One person from Saint-Petersburg told me, “Why are you lying, I know what’s happening there. You are destroying yourselves. We just want to liberate you...”

I don’t need to be liberated. I am a free person. I say what I want, I can do what I want, I can express my thoughts and speak Russian. There is nothing for me to be persecuted for.

I can speak Russian, I can speak Ukrainian, I can speak English if I’m asked.

– Have you got any acquaintances left in Kharkiv? What do they say? What are your consequences of the things you survived?

– My friend – she saw the bombs flying, she saw how the people who were standing in line for humanitarian aid were shot. She says, I could not orient, I only had time to visit a shop. But there were casualties.

And the morgues are full. In Kharkiv. And it is unknown who lies there. There were bodies lying on the street. Broken. Pieces. Blood...

...The psyche is already ruined. I don’t sleep well. When I got sick, people accepted me well in the hospital. I was in one hospital, I was in another. I passed a treatment course, a full examination.

I have a grandson who takes it all very hard. He is a complicated person. Despite the fact that his grades are very good. But he has the signs of psychic disorders. I began noticing – he looks like a normal person – but he sees the reality differently. I begin to see the signs of autism.

– What do you see, what happens next?

– I want to believe that the war will end. And that the truth about the war will be brought to the people who do not believe in it. I am not a public person. But I guess, I realized that there is some mission in it.

I can only say that I would never, to anybody – as they say, wouldn’t wish it for an enemy...

For their sons, if they can call them, to call them home. So that they would not receive cargo 200. Because our children die, little children...

By the way, my acquaintance’s granddaughter was born. In the basement. And they showed that baby. Wrapped in pink. A girl. They say, pink brings peace.

– Maybe you've got something to say to Russians?

– I want to address the mothers: believe me, war is the most terrible thing that can be. You can lose your house, can lose money, can lose real estate. You can lose clothing, you can lose life. The most terrible is the loss of life.
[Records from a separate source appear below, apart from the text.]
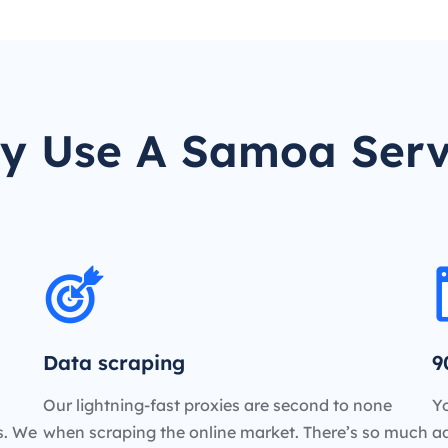
y Use A Samoa Serv
Data scraping
9
Our lightning-fast proxies are second to none
Yo
es. We
when scraping the online market. There’s so much
a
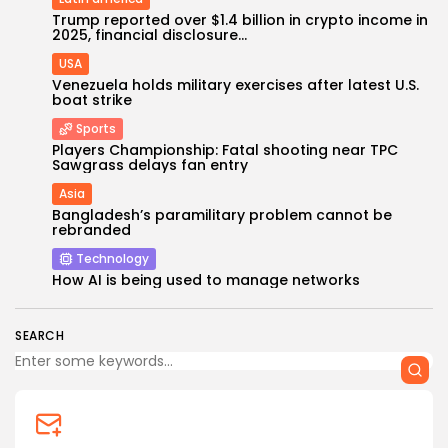
Trump reported over $1.4 billion in crypto income in
2025, financial disclosure...
USA
Venezuela holds military exercises after latest U.S.
boat strike
Sports
Players Championship: Fatal shooting near TPC
Sawgrass delays fan entry
Asia
Keep Shopping
Bangladesh’s paramilitary problem cannot be
rebranded
Technology
How AI is being used to manage networks
SEARCH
Death is always terrible. You cannot prepare for death – even if a person dies of sickness. But when death is so violent, sudden, unfair, the hearts of the mothers must feel that we also have hearts, and we also have children. And that our life may also be cut short.

For example, I was taken out of the context of my life. I don’t have anything now. Nothing at all. Only my grandson and I. Those are two most important lives. And I want to save them.

And if tomorrow I am told that the war is over… I fall asleep every night with the thought that the war may be over. I think that it is horrible, that it is a dream. That this has to end. 

I desperately want those women to feel that they did not know about war. My mother survived war, was on the front lines. A nurse. And she said: Galyna, the most important thing is that there must be no war in your life. It so happened that there is a war in my life.

But if they see me, if they hear, I would like a feeling of guilt to exist in their hearts. Because they may not know where their sons are. But they must know it. And they must know what they are doing here...

Halyna Bulgakova is treating her grandson in Lviv. She continues to draw. On small sheets of A-4. And even on posters. And she knows we will win soon. My name is Taras Zozulinsky, I am a journalist from Lviv, we continue our struggle.